Second, I'd like to thank everyone for their kind words about Undie. My roommate appreciates them a great deal, too. And I'm sure Undie does, somewhere in the vast Universe.

In other news: I've switched the story I've been writing. As the week progressed and my mood got fouler, the comic baroque style of "Heart of the Western Tide" got harder to maintain. Besides, that one has delusions of grandeur and expectations of going loooong—and I just don't want to go there at this time. I feel bad about not finishing what I started but sometimes these things happen. And I've always been more of a quilter when it comes to short stories, anyway—stiching them together here and there. Probably why most of them turn into novels...

So I switched to my ghost story, "In the Black," which I began back in April, inspired by [livejournal.com profile] jmeadows's OWW challenge of the time. I can never write stories fast enough to meet the challenges and, besides, I was pushing to get the monster novel done, so I gave it a start and put it away. It involves two ghost-hunter characters I created for another story. The idea should work well with them. But we'll see. I haven't creeped myself out yet, but I'm sure that's coming. And I cannot imagine this novel can be anything more than a short story. It just doesn't have novelistic legs. (I can be fooled.)

Bookiness of the day: I've been reading An Assembly Such as This by Pamela Aidan—not a sequel to Pride and Prejudice, but a parallel told from Darcy's POV. So far I'm enjoying it well enough, but I don't know if I'll enjoy it three books worth: it takes her three books to cover what Jane Austen covered in one.
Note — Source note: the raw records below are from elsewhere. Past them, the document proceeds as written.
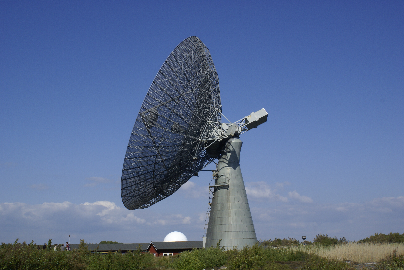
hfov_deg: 43.6
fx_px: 506
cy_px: 135
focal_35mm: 45
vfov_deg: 29.9
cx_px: 202
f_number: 13
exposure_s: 1/400
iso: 200
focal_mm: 30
The current book ends after the infamous first proposal. (Since there wasn't a chance of ruining an ending, I peeked ahead.) But Aidan's Darcy voice works for me and I think she does a credible job of presenting what might have been going through Darcy's head and making him a complex individual, his view of his fencing matches with Elizabeth. However, I felt a longing to rent P&P so I could get that feeling of story completeness.
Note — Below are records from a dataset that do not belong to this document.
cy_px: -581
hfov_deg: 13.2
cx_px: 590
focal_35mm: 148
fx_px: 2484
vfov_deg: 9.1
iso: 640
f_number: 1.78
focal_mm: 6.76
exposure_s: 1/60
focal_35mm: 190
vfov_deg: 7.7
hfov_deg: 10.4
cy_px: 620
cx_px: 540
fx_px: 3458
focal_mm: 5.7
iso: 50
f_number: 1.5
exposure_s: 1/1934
I remember how when the Colin Firth/Jennifer Ehle P&P was all the rage the internet was awash with "wedding night erotica." Apparently some of that has reached book form. I haven't got much pride in my entertainment these days so I may try one of the "hottie sequels."

You know, I am fairly easy to entertain lately. I won't say I've got no standards, because I do, but if certain criteria are met I'm usually willing to go along for the ride. Characters that I can believe in or just want to believe in seem to be all it takes sometimes. It's nice to turn off the critical faculties and just glide along.

I was having a discussion about this with a friend recently: I went through a phase where I couldn't read fiction because I'd been doing so much critical thinking about writing. All I could see were the flaws, the less-than-stellar prose, or the plot holes—or worse, I could see the bricks and mortar used to build the plots. Now I seem to have gone from one extreme to the other. Overall, I think I'm happier. I'm glad to do critical thinking when it's needed—for my own writing, to help friends, to parrticipate on the workshop—but it's good to be able to turn it off and allow myself to be taken away to someplace else.